● **AIM OF THE TASK**
If a line in the records contains the string "round", show that line.

━━ MATERIAL TO PROCESS ━━

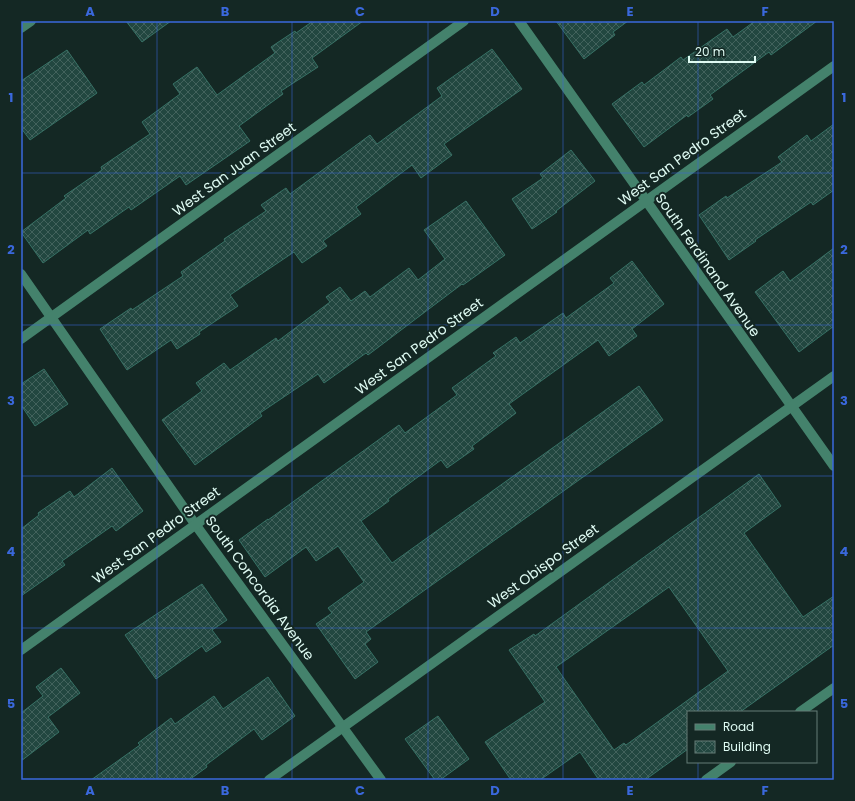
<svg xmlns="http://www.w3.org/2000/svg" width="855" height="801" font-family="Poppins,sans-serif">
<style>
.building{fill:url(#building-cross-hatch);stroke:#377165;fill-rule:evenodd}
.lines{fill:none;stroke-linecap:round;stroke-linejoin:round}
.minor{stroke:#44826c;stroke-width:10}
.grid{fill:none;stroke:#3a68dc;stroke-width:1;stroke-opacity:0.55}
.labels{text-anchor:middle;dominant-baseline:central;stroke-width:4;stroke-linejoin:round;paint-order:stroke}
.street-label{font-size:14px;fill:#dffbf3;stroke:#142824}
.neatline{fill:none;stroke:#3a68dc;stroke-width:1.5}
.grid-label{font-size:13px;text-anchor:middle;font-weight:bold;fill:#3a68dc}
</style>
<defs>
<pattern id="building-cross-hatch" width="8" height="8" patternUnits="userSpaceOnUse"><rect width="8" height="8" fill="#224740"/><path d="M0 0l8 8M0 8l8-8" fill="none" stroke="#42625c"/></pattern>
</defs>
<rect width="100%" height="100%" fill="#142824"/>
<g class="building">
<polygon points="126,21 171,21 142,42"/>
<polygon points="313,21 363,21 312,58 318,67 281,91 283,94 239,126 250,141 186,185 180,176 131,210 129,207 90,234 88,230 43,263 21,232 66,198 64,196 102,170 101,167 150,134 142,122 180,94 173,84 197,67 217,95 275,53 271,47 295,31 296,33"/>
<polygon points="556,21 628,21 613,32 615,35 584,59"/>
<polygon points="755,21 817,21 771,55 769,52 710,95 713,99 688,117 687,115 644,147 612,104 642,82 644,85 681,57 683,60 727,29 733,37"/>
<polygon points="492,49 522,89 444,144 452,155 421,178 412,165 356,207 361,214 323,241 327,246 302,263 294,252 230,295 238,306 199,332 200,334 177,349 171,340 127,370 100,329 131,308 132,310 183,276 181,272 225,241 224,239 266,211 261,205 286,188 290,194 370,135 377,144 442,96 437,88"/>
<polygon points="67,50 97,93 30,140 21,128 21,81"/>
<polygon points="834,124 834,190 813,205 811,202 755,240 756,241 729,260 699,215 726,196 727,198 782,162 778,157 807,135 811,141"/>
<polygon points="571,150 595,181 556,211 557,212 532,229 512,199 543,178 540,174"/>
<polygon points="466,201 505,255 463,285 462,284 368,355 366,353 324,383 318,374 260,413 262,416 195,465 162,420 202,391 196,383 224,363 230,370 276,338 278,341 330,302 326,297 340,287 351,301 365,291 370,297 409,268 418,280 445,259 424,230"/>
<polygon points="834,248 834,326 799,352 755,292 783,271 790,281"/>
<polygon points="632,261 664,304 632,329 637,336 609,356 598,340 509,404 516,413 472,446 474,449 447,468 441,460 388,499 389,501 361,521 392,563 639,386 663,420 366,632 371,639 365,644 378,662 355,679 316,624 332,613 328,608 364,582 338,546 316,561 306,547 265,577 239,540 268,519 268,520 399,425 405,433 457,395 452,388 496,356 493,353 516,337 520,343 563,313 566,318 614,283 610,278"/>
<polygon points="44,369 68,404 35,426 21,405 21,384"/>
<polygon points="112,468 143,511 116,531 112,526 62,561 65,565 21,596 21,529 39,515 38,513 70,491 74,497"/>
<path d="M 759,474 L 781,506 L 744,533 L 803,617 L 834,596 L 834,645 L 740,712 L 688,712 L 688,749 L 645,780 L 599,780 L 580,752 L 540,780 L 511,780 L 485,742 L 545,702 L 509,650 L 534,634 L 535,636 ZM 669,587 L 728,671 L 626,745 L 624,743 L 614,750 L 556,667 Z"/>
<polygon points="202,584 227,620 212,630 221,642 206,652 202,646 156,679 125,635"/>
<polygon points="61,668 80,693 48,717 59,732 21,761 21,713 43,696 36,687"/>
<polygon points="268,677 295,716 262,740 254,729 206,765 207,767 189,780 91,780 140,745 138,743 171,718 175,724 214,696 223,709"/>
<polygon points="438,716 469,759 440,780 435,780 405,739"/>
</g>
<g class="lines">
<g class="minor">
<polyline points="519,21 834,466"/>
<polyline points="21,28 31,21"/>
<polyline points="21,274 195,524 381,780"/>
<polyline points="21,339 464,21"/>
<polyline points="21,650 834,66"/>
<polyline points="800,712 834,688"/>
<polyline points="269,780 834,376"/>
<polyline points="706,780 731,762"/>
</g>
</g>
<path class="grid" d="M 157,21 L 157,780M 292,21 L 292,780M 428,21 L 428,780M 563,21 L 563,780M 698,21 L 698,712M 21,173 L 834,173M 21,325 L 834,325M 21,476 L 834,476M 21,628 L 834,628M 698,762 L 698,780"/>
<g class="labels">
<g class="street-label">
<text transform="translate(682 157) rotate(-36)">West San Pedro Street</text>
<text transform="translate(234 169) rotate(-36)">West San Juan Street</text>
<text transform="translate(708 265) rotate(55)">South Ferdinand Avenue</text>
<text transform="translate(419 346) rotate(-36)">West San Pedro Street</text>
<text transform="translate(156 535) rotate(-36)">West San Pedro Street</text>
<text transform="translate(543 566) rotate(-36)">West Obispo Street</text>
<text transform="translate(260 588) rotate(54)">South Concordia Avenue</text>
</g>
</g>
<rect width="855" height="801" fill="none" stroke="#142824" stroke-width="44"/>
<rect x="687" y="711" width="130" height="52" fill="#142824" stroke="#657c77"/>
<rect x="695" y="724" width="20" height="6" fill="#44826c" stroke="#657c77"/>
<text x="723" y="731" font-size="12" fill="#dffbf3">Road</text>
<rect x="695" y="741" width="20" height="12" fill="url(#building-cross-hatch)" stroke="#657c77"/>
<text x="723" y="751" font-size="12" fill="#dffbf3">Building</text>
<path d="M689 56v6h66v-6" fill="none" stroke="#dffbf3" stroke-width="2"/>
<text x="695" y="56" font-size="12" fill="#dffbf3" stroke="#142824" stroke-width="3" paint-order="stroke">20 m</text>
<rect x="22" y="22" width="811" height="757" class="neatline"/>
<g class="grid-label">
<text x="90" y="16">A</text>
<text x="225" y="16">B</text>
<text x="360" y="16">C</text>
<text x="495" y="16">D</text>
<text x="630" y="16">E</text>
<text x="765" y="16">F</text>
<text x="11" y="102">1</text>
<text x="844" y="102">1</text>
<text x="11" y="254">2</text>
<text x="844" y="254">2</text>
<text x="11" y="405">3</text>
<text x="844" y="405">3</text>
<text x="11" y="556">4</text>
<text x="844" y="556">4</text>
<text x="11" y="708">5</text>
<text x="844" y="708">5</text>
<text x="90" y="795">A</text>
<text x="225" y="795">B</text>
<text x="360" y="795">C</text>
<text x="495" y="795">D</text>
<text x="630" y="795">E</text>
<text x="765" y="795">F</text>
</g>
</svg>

━━━

● **FINISHED EXERCISE**
.lines{fill:none;stroke-linecap:round;stroke-linejoin:round}
.labels{text-anchor:middle;dominant-baseline:central;stroke-width:4;stroke-linejoin:round;paint-order:stroke}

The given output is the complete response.